What is a Mountaineer and what is Mountaineering?

You can look in any dictionary and find a definition of mountaineering and of a mountaineer, but its derivation and origin is less well researched. The earliest records that we can find are those from Shakespeare no less. Shakespeare created many words in the English language for the first time. ‘Mountaineer’ was one of them. The first documented usage of the term comes from Shakespeare’s ‘Cymbeline’. The following explanation is taken from http://www.hrsm.sc.edu/rbrook/cymbeline/language.shtml:

The evil Cloten draws his sword against Guiderius in Cymbeline and insultingly demands his disguised enemy to surrender: "Yield, rustic mountaineer" (IV.ii.100). Guiderius triumphs, however, and beheads Cloten, "Who call'd me traitor, mountaineer" (IV.ii.120).

The noun ‘Mountaineer’ adopts the French derivation, like buccaneer, cannoneer, charioteer, and musketeer. The term mountaineer provokes offence in Cymbeline, because the mountainous country of Wales was thought in Shakespeare's day to be inhabited by either outlaws, or illiterate rustics akin to the "hillbilly" stereotype of today [apologies to Wales!].

Also in Cymbeline Imogen says:
“I am nothing: or if not,
Nothing to be were better. This was my master,
A very valiant Briton and a good,
That here by mountaineers lies slain. Alas!”

And later Cloten says:
“Soft!
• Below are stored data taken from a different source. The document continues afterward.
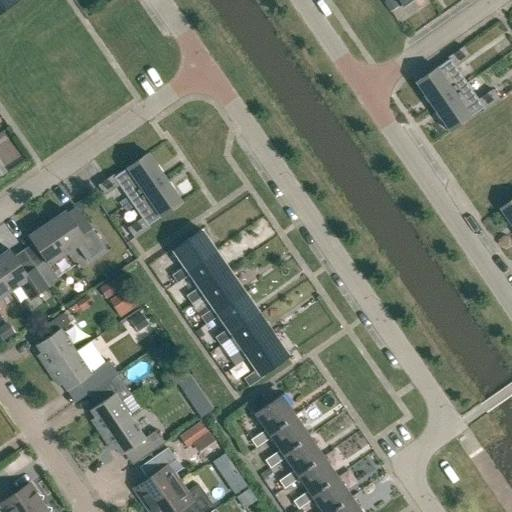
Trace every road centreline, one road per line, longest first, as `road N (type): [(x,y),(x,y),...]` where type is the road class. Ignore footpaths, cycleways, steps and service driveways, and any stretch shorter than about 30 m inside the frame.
road 1 (residential): [(432,511),(414,473),(443,435),(442,413),(207,68)]
road 2 (residential): [(511,307),(364,94)]
road 3 (residential): [(0,209),(207,68)]
road 4 (residential): [(364,94),(496,0)]
road 5 (residential): [(88,511),(0,385)]
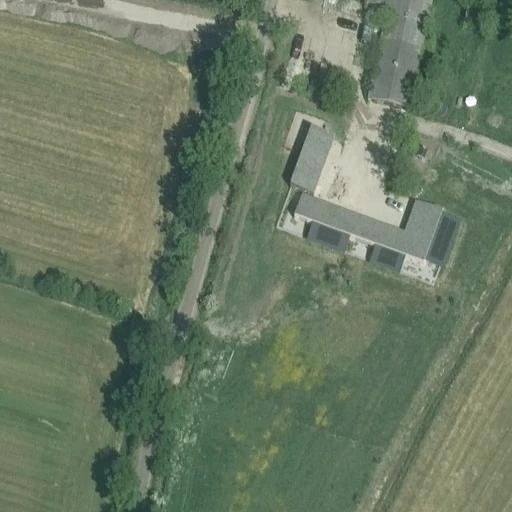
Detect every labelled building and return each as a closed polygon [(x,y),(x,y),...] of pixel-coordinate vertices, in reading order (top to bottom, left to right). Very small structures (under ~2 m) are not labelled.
[(410,110),(430,0),(347,0),(365,3),(363,11),(382,15),(366,102),(410,110)] [(466,12),(464,23),(476,26),(478,15),(466,12)] [(308,130),(285,187),(307,196),(331,139),(308,130)] [(420,151),(417,159),(423,162),(427,154),(420,151)] [(296,195),(287,217),(308,226),(303,239),(332,251),(338,238),(370,252),(364,265),(387,274),(392,261),(412,270),(414,264),(429,270),(446,230),(432,223),(434,218),(425,214),(414,241),(402,236),(397,247),(396,251),(373,241),(378,230),(296,195)]
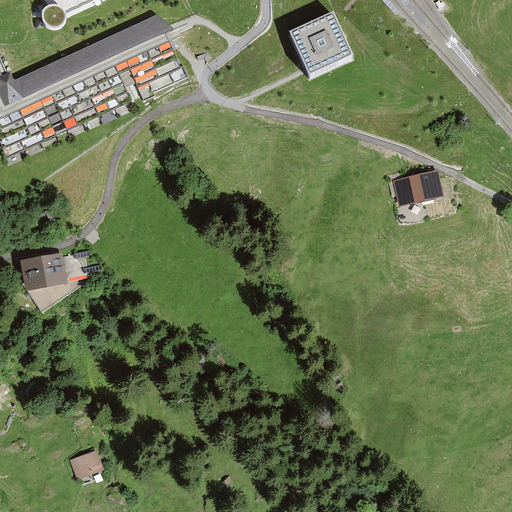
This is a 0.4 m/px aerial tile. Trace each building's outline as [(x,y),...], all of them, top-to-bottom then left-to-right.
[(47,26),(51,28),(57,28),(60,26),(64,23),(66,20),(66,15),(65,11),(90,0),(45,0),(48,5),(45,8),(43,11),(42,16),(42,19),(45,22),(47,26)] [(1,77),(0,77),(0,143),(7,159),(185,79),(157,17),(14,82),(10,73),(1,77)] [(334,19),(292,37),(311,80),(353,61),(334,19)] [(437,174),(396,182),(401,206),(442,197),(437,174)] [(53,256),(15,262),(20,290),(58,284),(53,256)] [(8,383),(0,387),(0,397),(13,391),(8,383)] [(68,460),(75,478),(98,469),(91,451),(68,460)]
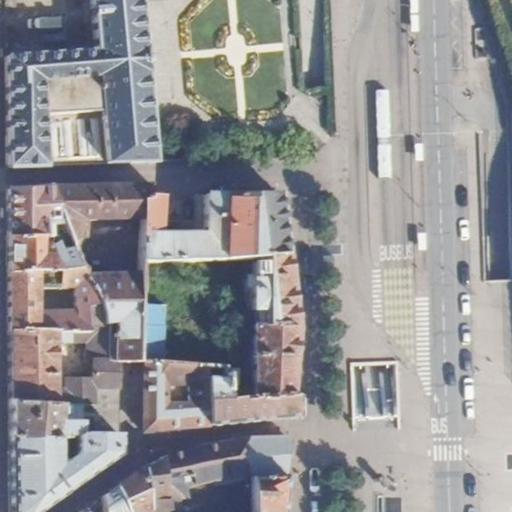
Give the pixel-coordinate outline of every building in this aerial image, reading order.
[(91,49),(3,55),(1,55),(1,57),(4,165),(151,161),(143,72),(145,72),(144,59),(143,45),(140,45),(135,0),(86,0),(88,16),(91,49)] [(63,187),(48,187),(60,227),(64,239),(69,254),(74,275),(85,322),(104,322),(105,358),(113,359),(113,364),(116,364),(120,364),(136,365),(137,307),(137,276),(79,275),(79,269),(73,254),(77,253),(77,246),(73,246),(73,236),(79,227),(79,220),(137,220),(137,208),(143,198),(144,194),(126,185),(63,187)] [(48,187),(3,190),(4,238),(53,239),(51,227),(60,227),(48,187)] [(246,194),(203,196),(202,236),(158,236),(158,198),(143,198),(137,208),(137,220),(137,263),(193,264),(257,260),(286,255),(277,193),(246,194)] [(60,227),(51,227),(53,239),(64,239),(60,227)] [(53,239),(4,238),(4,273),(74,275),(69,254),(49,255),(47,246),(50,245),(50,244),(53,240),(53,239)] [(50,245),(47,246),(49,255),(69,254),(64,239),(53,239),(53,240),(50,244),(50,245)] [(257,281),(248,281),(249,311),(257,312),(257,325),(249,326),(251,389),(227,389),(228,399),(289,396),(297,330),(286,255),(257,260),(257,281)] [(4,331),(85,329),(85,322),(74,275),(4,273),(4,331)] [(163,307),(137,307),(136,365),(138,365),(140,365),(163,366),(163,307)] [(105,358),(104,322),(85,322),(85,329),(4,331),(4,403),(78,404),(93,404),(93,390),(116,390),(116,364),(113,364),(113,359),(105,358)] [(140,431),(210,425),(208,368),(163,366),(140,365),(140,431)] [(223,369),(208,368),(210,425),(222,424),(295,418),(297,396),(289,396),(228,399),(227,389),(227,373),(223,373),(223,369)] [(93,390),(93,404),(93,436),(116,435),(116,390),(93,390)] [(78,404),(4,403),(4,437),(78,436),(78,404)] [(93,404),(78,404),(78,436),(93,436),(93,404)] [(116,435),(93,436),(78,436),(4,437),(4,478),(3,511),(36,511),(115,454),(116,435)] [(164,456),(138,472),(148,511),(190,511),(183,499),(188,489),(241,476),(250,474),(250,478),(282,479),(286,439),(251,437),(164,456)] [(143,511),(137,472),(110,491),(122,511),(143,511)] [(250,474),(241,476),(241,500),(249,500),(250,478),(250,474)] [(248,511),(280,511),(286,479),(282,479),(250,478),(249,500),(248,511)] [(99,498),(99,511),(122,511),(110,491),(99,498)] [(99,511),(99,498),(78,511),(99,511)]
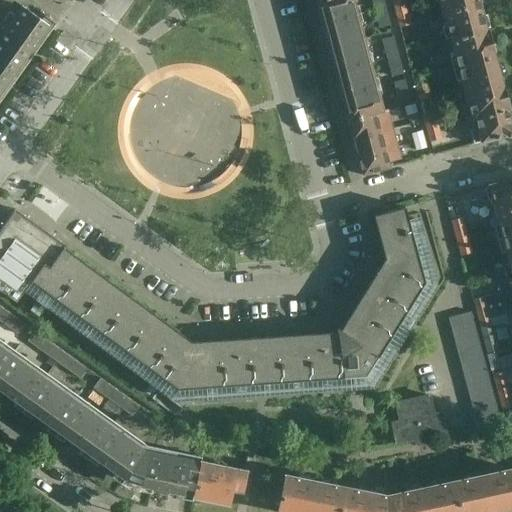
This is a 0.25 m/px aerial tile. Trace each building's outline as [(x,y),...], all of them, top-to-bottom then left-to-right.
[(10,0),(2,0),(0,3),(0,5),(6,10),(13,1),(10,0)] [(316,0),(315,0),(322,25),(356,16),(351,0),(316,0)] [(370,0),(373,11),(385,8),(382,0),(370,0)] [(390,0),(394,11),(406,8),(403,0),(390,0)] [(438,44),(486,31),(486,30),(485,30),(477,0),(438,0),(449,40),(438,43),(438,44)] [(20,6),(0,33),(0,101),(55,25),(55,24),(31,7),(28,12),(20,6)] [(390,27),(385,8),(373,11),(378,30),(390,27)] [(410,26),(406,8),(394,11),(398,29),(410,26)] [(362,40),(356,16),(322,25),(328,49),(362,40)] [(486,31),(438,44),(445,70),(456,67),(470,119),(471,120),(506,110),(507,110),(507,108),(509,105),(507,97),(503,94),(493,55),(495,52),(492,44),(489,42),(486,31)] [(386,60),(398,57),(392,37),(381,40),(386,60)] [(328,49),(335,75),(369,65),(362,40),(328,49)] [(398,57),(386,60),(391,78),(402,75),(398,57)] [(375,88),(369,65),(335,75),(342,98),(375,88)] [(412,80),(415,93),(427,90),(424,78),(412,80)] [(403,81),(391,84),(396,103),(408,100),(406,89),(405,89),(403,81)] [(342,98),(348,122),(382,112),(375,88),(342,98)] [(430,102),(427,90),(415,93),(418,105),(430,102)] [(394,120),(418,115),(415,104),(392,110),(394,120)] [(466,120),(472,145),(505,136),(506,137),(511,136),(511,135),(511,127),(510,127),(506,110),(471,120),(470,119),(466,120)] [(348,122),(353,140),(390,130),(386,112),(382,112),(348,122)] [(434,116),(422,119),(426,132),(438,129),(434,116)] [(429,143),(441,140),(438,129),(426,132),(429,143)] [(353,140),(358,158),(395,148),(390,130),(353,140)] [(421,132),(411,135),(413,143),(423,140),(421,132)] [(415,151),(425,149),(423,140),(413,143),(415,151)] [(395,148),(358,158),(363,176),(390,169),(387,159),(398,156),(395,148)] [(511,179),(488,186),(509,265),(511,264),(511,179)] [(467,193),(471,209),(483,206),(479,190),(467,193)] [(384,259),(341,328),(338,332),(191,342),(64,248),(36,286),(177,389),(365,377),(423,282),(404,207),(390,211),(372,216),(384,259)] [(62,247),(64,246),(64,245),(14,209),(0,228),(0,291),(15,302),(30,281),(36,286),(64,248),(62,247)] [(489,216),(465,222),(469,234),(492,228),(489,216)] [(471,252),(463,218),(451,222),(459,255),(471,252)] [(509,265),(493,269),(500,293),(472,301),(479,329),(486,356),(497,353),(489,319),(505,315),(508,326),(511,325),(511,264),(509,265)] [(24,325),(0,307),(0,322),(17,335),(24,325)] [(459,316),(465,340),(477,337),(471,313),(459,316)] [(465,340),(459,316),(448,319),(454,344),(465,340)] [(86,369),(33,331),(26,342),(45,356),(36,367),(48,375),(57,363),(79,379),(86,369)] [(457,355),(480,349),(477,337),(465,340),(454,344),(457,355)] [(0,388),(135,485),(192,496),(193,496),(199,463),(200,464),(200,462),(144,451),(0,347),(0,388)] [(480,349),(457,355),(460,366),(483,360),(480,349)] [(463,377),(486,370),(483,360),(460,366),(463,377)] [(466,388),(489,382),(486,370),(463,377),(466,388)] [(492,375),(501,411),(511,408),(511,406),(508,390),(511,389),(511,372),(509,371),(492,375)] [(139,407),(100,379),(92,389),(132,417),(139,407)] [(469,399),(492,393),(489,382),(466,388),(469,399)] [(492,393),(469,399),(472,410),(495,404),(492,393)] [(444,433),(440,414),(433,416),(428,397),(395,404),(399,423),(392,425),(396,444),(415,440),(417,446),(428,443),(427,437),(444,433)] [(495,404),(472,410),(475,422),(498,415),(495,404)] [(498,415),(475,422),(479,433),(501,427),(498,415)] [(240,491),(244,472),(200,464),(199,463),(193,496),(227,503),(229,488),(240,491)] [(511,470),(491,475),(453,483),(459,511),(496,511),(497,511),(511,508),(511,470)] [(285,478),(277,511),(339,511),(344,489),(285,478)] [(459,511),(453,483),(393,496),(396,511),(459,511)] [(396,511),(393,496),(383,498),(383,497),(344,489),(339,511),(396,511)]
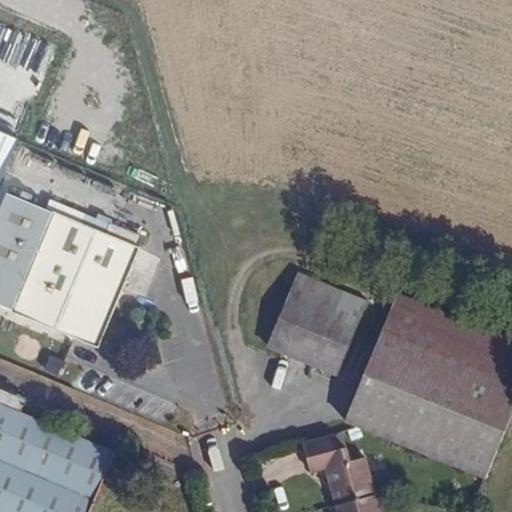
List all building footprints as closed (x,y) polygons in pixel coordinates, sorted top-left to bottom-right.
[(0,292),(100,338),(144,243),(4,180),(0,188),(0,292)] [(372,299),(301,271),(292,294),(363,322),(372,299)] [(343,374),(363,322),(292,294),(271,346),(343,374)] [(511,354),(399,310),(391,331),(511,379),(511,354)] [(511,436),(511,379),(391,331),(354,424),(496,478),(511,436)] [(0,511),(85,511),(112,449),(0,400),(0,511)] [(351,463),(344,432),(302,443),(309,472),(325,468),(335,505),(336,511),(377,511),(373,495),(364,459),(351,463)]
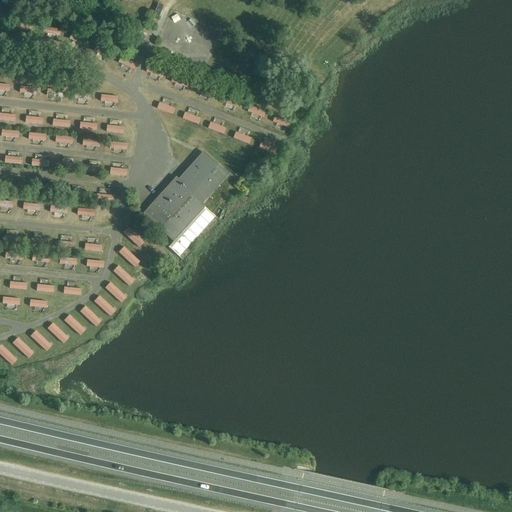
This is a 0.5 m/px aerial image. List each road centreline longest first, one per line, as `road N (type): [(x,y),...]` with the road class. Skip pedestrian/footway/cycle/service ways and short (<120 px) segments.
road 1 (trunk): [(402,511),(0,421)]
road 2 (trunk): [(0,440),(318,511)]
road 3 (unclassified): [(0,467),(195,511)]
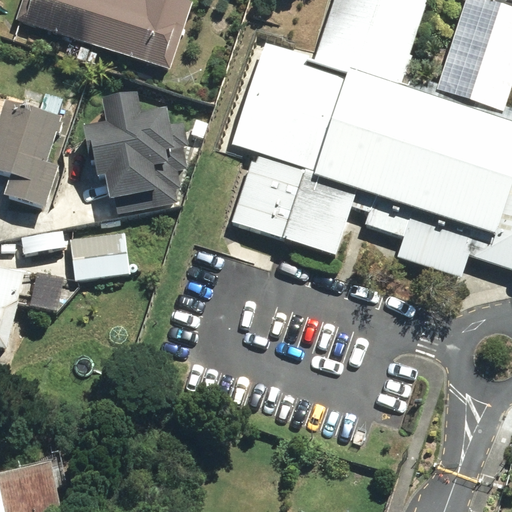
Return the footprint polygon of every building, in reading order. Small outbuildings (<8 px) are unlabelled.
[(74,66),(91,72),(96,58),(162,82),(188,9),(162,0),(140,0),(140,1),(136,0),(22,0),(13,29),(78,52),(74,66)] [(253,157),(230,228),(335,262),(352,211),(370,217),(366,229),(405,242),(398,263),(461,283),(468,261),(511,275),(511,0),(509,0),(508,4),(511,5),(511,129),(399,93),(403,79),(406,80),(412,60),(410,59),(429,0),(447,0),(465,6),(466,0),(467,0),(490,7),(490,6),(491,0),(334,0),(312,67),(308,66),(310,61),(265,47),(231,150),(253,157)] [(437,90),(435,95),(503,117),(505,111),(511,89),(511,13),(490,6),(490,7),(467,0),(466,0),(465,6),(437,90)] [(491,0),(490,6),(511,13),(511,5),(508,4),(509,0),(491,0)] [(403,79),(399,93),(511,129),(511,112),(505,111),(503,117),(435,95),(437,90),(406,80),(403,79)] [(47,112),(12,100),(0,135),(0,174),(18,181),(12,198),(53,212),(68,169),(56,165),(76,107),(51,99),(47,112)] [(98,185),(105,184),(110,208),(115,206),(118,221),(179,209),(177,197),(182,196),(178,176),(187,174),(182,152),(188,151),(183,127),(170,130),(167,115),(141,120),(137,100),(102,107),(107,130),(83,135),(89,164),(93,163),(98,185)] [(133,235),(77,239),(80,284),(136,280),(133,235)] [(0,350),(19,354),(32,274),(0,269),(0,350)] [(66,316),(68,279),(36,278),(35,315),(66,316)] [(101,304),(85,289),(67,308),(84,323),(101,304)] [(0,479),(0,511),(75,511),(68,456),(29,462),(30,475),(0,479)]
What are you
That fly me thus? some villain mountaineers?”

Modern use of words ending in -eer (e.g. junketeer, pamphleteer, and sloganeer) retain the disparaging connotations seen in Shakespeare's use of mountaineer, but today ‘mountaineer’ now conjures up images of heroic climbers risking their lives on peaks as they practice ‘mountaineering’ - a sport that originated in the nineteenth century.

Hence: a mountaineer (noun) is now described as a person who lives in the high country or as a climber of mountains.